• **Assignment**
Repeat the records. Each line must match exactly.

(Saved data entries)
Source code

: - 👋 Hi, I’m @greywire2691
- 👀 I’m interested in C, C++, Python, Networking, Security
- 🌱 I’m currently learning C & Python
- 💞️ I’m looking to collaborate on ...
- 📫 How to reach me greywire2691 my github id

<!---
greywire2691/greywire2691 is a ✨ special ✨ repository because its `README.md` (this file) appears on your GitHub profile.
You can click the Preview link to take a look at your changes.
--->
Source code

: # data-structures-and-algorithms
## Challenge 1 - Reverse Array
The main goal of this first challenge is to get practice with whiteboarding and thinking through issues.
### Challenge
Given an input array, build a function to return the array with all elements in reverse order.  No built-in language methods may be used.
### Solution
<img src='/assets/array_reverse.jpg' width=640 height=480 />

• **Answer box**
Source code

: - 👋 Hi, I’m @greywire2691
- 👀 I’m interested in C, C++, Python, Networking, Security
- 🌱 I’m currently learning C & Python
- 💞️ I’m looking to collaborate on ...
- 📫 How to reach me greywire2691 my github id

<!---
greywire2691/greywire2691 is a ✨ special ✨ repository because its `README.md` (this file) appears on your GitHub profile.
You can click the Preview link to take a look at your changes.
--->
Source code

: # data-structures-and-algorithms
## Challenge 1 - Reverse Array
The main goal of this first challenge is to get practice with whiteboarding and thinking through issues.
### Challenge
Given an input array, build a function to return the array with all elements in reverse order.  No built-in language methods may be used.
### Solution
<img src='/assets/array_reverse.jpg' width=640 height=480 />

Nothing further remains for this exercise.